Hoy es 30 de diciembre de 2009. Marte debería haber sido explorado ya (aunque en la nueva edición de The Martian Chronicles Mister Bradbury cambió las fechas de los relatos y los proyectó hacia la década de 2030). La geografía es materia de vagos, de vagos y soñadores.
Las naves que lanzaron al espacio cuando aún era un niño y no sabía lo que se siente al despertar junto al cuerpo de una mujer están a punto de abandonar el Sistema Solar. Han tardado 32 años en llegar a los confines del reino de nuestro Sol. Se van hacia la nada interestelar. Nosotros vivimos en la nada terráquea y los saludamos.
Continuarán su viaje cuando yo haya muerto. Cuando nadie sobre la Tierra guarde ningún recuerdo de mí, entonces habré muerto dos veces. No importa. Ellas seguirán navegando en brazos de Newton.
Benjamin Driscoll llegó a Marte y lo primero que sintió fue la falta de oxígeno. Necesitaba respirar oxígeno, el oxígeno de los bosques de su infancia. Entonces se dedicó a recorrer el planeta entero plantando árboles, más árboles, todos los árboles posibles hasta poder respirar a pleno pulmón. ¡Oxígeno! ¡Más oxígeno! Ese inquieto elemento de la tabla periódica que nos mantiene vivos. Que nos hace creer en un mañana lleno de promesas y delirios. Oxígeno en nuestras ciudades.
Llueve sobre Madrid. Diciembre de 2009. Las navidades no son lo mismo desde que murió Manuel. Sigue lloviendo desde hace cinco días. Llueve sin parar, como en aquel relato de El hombre ilustrado que mi madre nos contó estando aislados por una inundación en Córdoba. Entonces debía tener ocho años, la edad de mi hijo más pequeño, Pablo, que tocó el piano como un ángel en su concierto de Navidad en el Conservatorio. A pesar de su corta edad, tocó con sobriedad y con sentido de la dinámica. Algo tan esencial no sólo para la música, sino para la vida.

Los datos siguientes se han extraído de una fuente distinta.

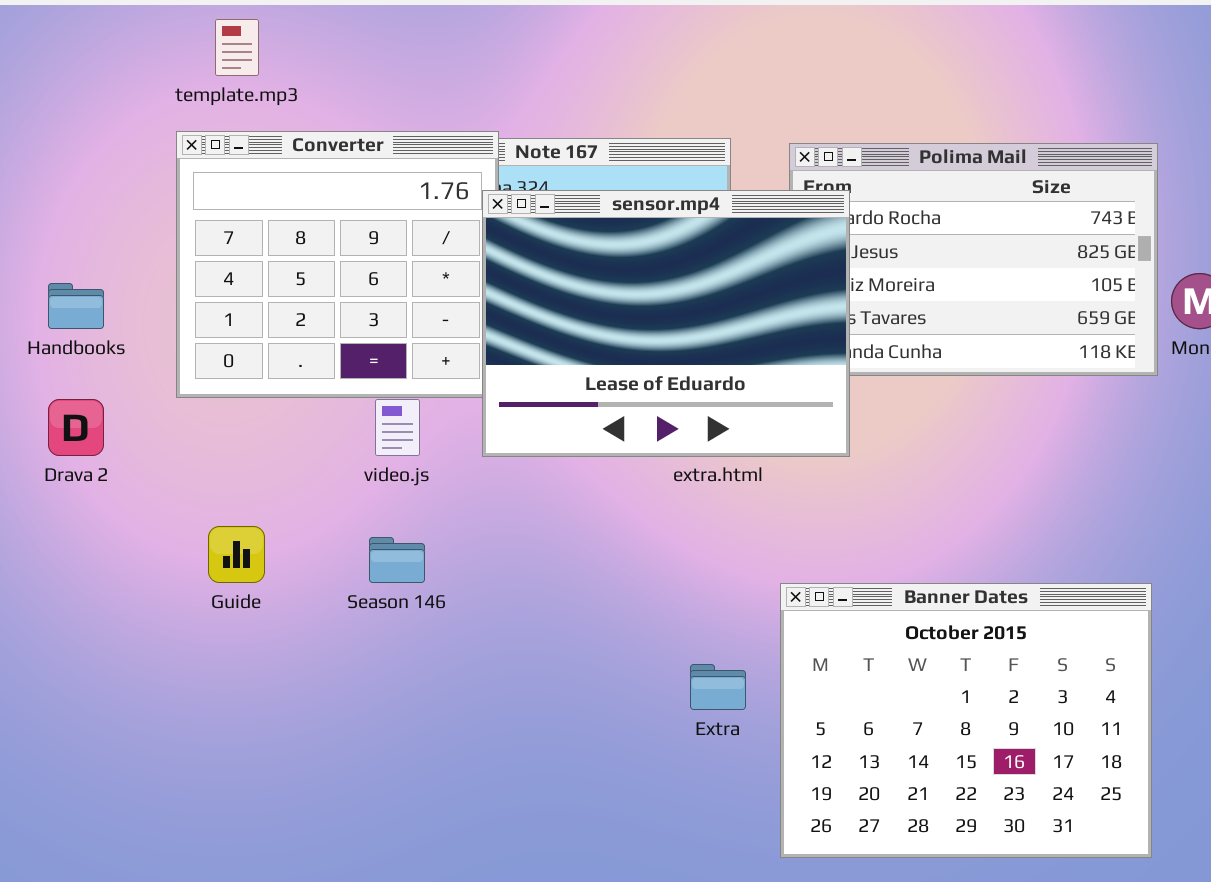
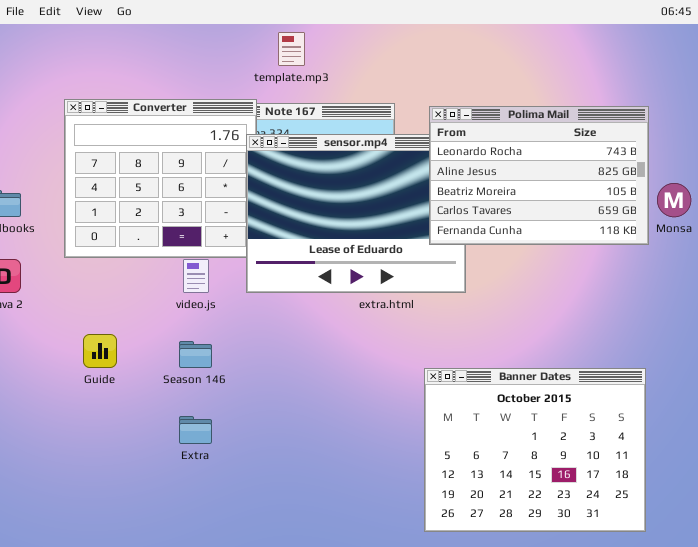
template.mp3: [215,19,259,76] -> [278,32,305,66], moved
Polima Mail: [789,143,1158,376] -> [429,106,649,245], raised
Extra: [690,664,746,710] -> [179,416,212,444], moved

Todo el mundo sabe que Venus está cubierto de una gruesa capa de nubes. Ray lo sabe mejor que nadie. Los exploradores humanos tienen que lidiar con una lluvia perenne. Molesta. Atroz. Hay solariums repartidos por toda la superficie venusiana, pero la mayor parte están en ruinas. Cuando ya no soportan más el dolor de la existencia, los hombres se suicidan abriendo la boca en dirección al cielo. Y allí se quedan. Girando para siempre en el extraño lucero del alba. Como en cada vaso de vino.